A Sampling of Books Based on Research in the Collections

The Frontier of Leisure: Southern California and the Shaping on Modern America
Laurence Culver
Oxford University Press, 2010
Southern California has long been promoted as the playground of the world, the home of resort-style living, backyard swimming pools, and year-round suntans. Tracing the history of Southern California from the late 19th century through the late 20th century, The Frontier of Leisure reveals how this region did much more than just create lavish resorts like Santa Catalina Island and Palm Springs–it literally remade American attitudes towards leisure.

The Elusive West and the Contest for Empire, 1713-1763
Paul W. Mapp
University of North Carolina Press, 2011
In the early to mid-18th century, imperial officials in Europe knew very little about western North America. Yet competition to gain access to the Pacific Ocean and control trade to the Far East enhanced the importance of western American territories. Mapp reconstructs French, Spanish, and British ideas about these then-unknown regions, especially the elusive Northwest Passage, and shows that a Pacific focus in crucial to understanding the causes, course, and consequences of the Seven Years’ War.

Annoying: The Science of What Bugs Us
Joe Palca and Flora Lichtman
Wiley, 2011
NPR science correspondent Joe Palca and Flora Lichtman, multimedia editor for NPR’s “Talk of the Nation: Science Friday,” take readers on a scientific quest through psychology, evolutionary biology, anthropology, and other disciplines to uncover the truth about being annoyed. What is the recipe for annoyance? For starters, it should be temporary, unpleasant, and unpredictable, like a boring meeting or mosquito bites. Palca was the science writer in residence at The Huntington in 2009.

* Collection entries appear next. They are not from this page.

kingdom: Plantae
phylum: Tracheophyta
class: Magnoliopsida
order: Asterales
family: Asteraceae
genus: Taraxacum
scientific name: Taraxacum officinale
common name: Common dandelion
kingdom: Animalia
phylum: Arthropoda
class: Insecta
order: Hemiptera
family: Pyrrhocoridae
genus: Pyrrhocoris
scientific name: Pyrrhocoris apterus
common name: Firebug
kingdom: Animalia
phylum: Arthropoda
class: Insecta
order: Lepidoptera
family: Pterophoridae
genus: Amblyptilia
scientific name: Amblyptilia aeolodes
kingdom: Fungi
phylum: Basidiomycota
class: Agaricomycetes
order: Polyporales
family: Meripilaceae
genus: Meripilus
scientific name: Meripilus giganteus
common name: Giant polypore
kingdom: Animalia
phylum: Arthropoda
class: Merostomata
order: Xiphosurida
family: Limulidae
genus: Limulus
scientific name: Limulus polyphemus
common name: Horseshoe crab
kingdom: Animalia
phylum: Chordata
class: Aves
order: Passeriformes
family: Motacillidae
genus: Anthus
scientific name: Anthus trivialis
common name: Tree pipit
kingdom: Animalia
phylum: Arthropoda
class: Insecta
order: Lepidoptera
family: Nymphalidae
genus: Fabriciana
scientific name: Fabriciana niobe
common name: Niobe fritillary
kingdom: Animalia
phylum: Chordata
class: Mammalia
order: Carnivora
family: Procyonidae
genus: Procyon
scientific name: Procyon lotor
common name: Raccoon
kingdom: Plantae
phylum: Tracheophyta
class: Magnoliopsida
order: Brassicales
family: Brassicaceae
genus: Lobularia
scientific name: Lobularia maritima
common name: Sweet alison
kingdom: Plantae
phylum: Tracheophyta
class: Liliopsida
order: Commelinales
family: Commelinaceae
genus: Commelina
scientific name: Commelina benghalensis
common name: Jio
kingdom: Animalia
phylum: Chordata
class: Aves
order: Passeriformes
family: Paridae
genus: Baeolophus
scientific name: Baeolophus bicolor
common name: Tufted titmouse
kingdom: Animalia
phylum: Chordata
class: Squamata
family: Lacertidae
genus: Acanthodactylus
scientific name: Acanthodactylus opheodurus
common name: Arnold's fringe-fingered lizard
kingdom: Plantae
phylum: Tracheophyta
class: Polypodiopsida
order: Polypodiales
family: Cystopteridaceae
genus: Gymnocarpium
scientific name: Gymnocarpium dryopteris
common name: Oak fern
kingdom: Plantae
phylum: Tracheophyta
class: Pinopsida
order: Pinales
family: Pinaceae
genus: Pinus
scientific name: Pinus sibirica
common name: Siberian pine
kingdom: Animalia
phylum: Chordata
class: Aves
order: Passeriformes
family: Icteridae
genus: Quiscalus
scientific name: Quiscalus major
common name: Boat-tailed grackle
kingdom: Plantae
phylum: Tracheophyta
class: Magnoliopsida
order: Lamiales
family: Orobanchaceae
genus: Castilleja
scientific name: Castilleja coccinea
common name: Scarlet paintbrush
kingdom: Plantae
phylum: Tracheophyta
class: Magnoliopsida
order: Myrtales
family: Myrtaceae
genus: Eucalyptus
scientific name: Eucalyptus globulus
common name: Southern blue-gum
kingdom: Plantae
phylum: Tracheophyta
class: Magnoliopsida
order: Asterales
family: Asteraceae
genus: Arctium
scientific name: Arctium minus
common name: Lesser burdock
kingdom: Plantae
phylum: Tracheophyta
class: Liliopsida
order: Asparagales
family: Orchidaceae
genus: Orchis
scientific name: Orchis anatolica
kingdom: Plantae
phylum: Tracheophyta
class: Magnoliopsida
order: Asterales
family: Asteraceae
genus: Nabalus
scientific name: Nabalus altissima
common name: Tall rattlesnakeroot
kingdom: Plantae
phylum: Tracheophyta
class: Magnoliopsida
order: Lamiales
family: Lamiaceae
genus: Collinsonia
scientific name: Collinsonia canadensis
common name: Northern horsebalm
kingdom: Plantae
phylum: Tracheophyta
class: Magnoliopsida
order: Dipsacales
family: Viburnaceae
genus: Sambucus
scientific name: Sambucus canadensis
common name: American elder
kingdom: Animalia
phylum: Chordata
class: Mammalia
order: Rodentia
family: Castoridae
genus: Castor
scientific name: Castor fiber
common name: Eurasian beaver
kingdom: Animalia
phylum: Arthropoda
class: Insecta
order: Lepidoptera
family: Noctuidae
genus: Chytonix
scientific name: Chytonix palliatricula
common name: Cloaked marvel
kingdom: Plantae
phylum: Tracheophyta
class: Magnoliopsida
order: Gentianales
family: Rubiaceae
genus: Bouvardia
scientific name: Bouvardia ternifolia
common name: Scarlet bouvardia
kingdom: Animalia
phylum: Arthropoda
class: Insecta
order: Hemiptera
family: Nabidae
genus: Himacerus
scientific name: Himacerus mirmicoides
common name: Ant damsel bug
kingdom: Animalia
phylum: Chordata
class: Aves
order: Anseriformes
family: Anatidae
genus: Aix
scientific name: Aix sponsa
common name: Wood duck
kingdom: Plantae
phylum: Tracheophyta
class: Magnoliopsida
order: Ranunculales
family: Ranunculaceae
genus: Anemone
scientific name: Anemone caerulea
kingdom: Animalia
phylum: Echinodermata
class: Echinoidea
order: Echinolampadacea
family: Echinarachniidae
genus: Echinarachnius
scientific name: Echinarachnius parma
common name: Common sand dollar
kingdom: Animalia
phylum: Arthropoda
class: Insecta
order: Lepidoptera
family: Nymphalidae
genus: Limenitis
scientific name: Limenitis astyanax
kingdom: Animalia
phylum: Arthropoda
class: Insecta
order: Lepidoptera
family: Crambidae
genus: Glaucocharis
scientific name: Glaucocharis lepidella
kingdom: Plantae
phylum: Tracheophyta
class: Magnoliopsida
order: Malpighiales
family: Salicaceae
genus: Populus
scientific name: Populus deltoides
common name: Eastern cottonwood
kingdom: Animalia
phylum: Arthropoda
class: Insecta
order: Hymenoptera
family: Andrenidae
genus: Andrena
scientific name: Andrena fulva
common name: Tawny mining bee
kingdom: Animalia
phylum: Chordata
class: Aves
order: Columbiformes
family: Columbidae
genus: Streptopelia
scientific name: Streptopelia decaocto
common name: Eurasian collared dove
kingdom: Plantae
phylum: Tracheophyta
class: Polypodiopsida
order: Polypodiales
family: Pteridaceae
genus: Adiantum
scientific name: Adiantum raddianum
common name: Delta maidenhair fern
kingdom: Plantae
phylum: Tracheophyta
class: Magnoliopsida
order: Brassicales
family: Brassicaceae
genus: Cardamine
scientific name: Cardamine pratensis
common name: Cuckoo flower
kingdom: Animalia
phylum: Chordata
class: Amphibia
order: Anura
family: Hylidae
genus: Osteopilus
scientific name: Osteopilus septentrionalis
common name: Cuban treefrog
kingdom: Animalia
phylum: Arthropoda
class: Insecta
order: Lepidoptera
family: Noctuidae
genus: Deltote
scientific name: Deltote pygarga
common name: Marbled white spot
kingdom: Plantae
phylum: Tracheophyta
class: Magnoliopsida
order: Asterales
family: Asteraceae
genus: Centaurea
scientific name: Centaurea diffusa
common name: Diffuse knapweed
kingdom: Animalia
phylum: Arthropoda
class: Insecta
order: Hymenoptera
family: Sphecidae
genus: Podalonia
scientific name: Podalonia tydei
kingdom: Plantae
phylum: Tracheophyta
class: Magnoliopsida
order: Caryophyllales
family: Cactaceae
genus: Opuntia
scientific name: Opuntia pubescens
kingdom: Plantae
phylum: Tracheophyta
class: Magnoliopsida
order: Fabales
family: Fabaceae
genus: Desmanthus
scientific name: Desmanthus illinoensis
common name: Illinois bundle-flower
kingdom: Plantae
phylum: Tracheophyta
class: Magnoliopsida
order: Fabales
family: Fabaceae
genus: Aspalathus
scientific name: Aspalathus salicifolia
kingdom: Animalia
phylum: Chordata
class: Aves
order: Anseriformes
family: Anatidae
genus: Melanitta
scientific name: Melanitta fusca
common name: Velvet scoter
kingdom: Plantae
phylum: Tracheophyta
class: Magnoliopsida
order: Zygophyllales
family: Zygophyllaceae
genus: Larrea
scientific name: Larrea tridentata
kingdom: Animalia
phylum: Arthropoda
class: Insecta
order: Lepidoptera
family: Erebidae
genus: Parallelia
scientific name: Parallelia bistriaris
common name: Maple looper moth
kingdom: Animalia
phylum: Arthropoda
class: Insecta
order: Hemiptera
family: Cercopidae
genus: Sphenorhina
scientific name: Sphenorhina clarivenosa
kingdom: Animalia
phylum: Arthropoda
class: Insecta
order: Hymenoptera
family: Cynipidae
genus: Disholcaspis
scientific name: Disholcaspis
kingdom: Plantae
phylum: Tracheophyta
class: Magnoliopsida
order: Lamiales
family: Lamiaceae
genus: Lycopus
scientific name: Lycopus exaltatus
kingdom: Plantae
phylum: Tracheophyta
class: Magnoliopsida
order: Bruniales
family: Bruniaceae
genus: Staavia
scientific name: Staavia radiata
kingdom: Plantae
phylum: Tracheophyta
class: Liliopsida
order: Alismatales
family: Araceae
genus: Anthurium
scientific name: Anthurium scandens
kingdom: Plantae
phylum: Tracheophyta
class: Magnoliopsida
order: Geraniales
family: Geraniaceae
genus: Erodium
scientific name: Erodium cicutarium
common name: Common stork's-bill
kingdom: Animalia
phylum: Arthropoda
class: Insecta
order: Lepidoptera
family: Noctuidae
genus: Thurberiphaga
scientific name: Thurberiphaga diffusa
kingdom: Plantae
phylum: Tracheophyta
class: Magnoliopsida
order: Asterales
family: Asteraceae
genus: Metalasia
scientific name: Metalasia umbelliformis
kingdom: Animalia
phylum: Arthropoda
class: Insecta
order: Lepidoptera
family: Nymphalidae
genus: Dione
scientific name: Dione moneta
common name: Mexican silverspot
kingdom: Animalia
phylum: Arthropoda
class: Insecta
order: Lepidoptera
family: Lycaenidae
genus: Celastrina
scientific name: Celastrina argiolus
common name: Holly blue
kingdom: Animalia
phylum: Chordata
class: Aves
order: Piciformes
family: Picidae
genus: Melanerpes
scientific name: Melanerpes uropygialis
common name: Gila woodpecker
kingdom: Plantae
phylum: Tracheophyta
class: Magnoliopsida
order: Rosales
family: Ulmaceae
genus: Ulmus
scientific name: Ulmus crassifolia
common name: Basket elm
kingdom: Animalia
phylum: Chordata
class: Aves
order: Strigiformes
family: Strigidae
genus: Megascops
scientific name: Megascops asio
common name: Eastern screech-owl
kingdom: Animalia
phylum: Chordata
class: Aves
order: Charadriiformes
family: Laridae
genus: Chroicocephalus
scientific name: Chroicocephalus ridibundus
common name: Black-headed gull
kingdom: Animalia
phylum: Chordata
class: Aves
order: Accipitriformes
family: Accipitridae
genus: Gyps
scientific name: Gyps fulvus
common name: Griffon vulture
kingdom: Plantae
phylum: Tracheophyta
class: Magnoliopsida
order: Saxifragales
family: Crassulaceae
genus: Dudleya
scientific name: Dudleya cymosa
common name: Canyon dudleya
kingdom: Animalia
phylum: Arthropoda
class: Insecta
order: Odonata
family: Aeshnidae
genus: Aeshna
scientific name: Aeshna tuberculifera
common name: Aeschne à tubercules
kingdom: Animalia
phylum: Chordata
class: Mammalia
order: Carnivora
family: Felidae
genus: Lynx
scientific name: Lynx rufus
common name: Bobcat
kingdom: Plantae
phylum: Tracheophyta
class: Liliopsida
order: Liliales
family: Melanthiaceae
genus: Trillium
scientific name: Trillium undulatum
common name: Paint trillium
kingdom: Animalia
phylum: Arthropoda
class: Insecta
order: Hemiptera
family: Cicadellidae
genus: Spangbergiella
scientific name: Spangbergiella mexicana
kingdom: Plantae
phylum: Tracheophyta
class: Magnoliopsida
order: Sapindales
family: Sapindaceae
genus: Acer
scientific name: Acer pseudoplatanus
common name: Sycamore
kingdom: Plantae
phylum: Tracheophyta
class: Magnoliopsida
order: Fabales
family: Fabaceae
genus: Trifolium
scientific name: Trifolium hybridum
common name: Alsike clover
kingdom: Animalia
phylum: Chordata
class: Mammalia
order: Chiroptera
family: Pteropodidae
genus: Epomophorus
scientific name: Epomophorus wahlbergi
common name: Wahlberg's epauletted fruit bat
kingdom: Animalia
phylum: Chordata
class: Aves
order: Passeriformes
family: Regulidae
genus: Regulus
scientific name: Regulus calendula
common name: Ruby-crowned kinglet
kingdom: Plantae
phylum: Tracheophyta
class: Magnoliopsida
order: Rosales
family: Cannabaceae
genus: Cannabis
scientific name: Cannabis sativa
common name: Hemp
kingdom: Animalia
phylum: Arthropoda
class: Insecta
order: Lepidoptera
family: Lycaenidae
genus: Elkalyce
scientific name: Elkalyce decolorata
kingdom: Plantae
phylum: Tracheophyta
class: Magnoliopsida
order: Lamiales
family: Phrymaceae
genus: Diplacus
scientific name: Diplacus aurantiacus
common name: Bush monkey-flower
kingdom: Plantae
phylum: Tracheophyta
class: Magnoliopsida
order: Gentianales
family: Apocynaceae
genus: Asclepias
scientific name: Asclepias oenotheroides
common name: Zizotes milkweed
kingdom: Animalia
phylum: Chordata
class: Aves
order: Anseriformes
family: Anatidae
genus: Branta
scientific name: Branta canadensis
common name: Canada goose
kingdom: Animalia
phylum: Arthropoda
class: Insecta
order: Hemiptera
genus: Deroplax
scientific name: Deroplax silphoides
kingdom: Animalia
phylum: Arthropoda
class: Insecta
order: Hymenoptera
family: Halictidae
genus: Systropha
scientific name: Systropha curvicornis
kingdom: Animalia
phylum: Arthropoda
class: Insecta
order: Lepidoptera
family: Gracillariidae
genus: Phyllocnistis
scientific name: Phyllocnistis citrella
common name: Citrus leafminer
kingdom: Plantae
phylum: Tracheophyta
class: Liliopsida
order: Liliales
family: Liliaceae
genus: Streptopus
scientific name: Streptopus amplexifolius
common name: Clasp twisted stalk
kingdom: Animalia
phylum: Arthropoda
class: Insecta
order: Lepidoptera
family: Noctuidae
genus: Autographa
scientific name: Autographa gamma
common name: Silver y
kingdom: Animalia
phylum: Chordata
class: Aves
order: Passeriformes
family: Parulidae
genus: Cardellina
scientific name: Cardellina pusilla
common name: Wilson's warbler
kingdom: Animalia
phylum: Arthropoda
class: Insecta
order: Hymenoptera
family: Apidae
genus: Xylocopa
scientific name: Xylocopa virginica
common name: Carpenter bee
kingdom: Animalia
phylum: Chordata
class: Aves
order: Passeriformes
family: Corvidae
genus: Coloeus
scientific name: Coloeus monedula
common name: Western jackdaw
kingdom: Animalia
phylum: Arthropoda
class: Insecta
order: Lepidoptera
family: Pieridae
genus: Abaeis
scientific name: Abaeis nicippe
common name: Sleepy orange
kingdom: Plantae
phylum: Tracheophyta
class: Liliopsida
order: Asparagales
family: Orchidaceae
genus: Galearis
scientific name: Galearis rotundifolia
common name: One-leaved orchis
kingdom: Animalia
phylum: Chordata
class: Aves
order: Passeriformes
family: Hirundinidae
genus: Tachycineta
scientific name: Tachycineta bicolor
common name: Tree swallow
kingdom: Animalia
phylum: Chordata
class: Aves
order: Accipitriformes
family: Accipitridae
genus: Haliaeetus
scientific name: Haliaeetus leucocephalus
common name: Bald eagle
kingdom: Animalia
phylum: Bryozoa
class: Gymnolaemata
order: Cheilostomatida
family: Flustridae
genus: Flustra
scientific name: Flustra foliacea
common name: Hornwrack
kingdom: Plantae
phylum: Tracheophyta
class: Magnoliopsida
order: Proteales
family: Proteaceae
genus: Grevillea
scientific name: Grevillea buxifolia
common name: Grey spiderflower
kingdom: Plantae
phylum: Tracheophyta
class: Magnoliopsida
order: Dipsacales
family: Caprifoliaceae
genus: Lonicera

Line in the Sand: A History of the Western U.S.-Mexico Border
Rachel St. John
Princeton University Press, 2011
St. John explores how the U.S.-Mexico boundary changed from a mere line on a map to a clearly marked and heavily regulated divide between the two countries. Focusing on the desert border to the west of the Rio Grande, the book explains the origins of the modern border and places the line at the center of a transnational history of expanding capitalism and state power in the late 19th and early 20th centuries.

The Copernican Question: Prognostication, Skepticism, and Celestial Order
Robert S. Westman
University of California Press, 2011
In 1543, Nicolaus Copernicus publicly defended his hypothesis that the earth is a planet and the sun a body resting near the center of a finite universe. The Copernican Question reframes this pivotal moment in the history of science, centering the story on a conflict over the credibility of astrology that erupted in Italy just as Copernicus arrived in 1496. Westman shows that efforts to answer the astrological skeptics becomes a crucial unifying theme of the early modern scientific movement.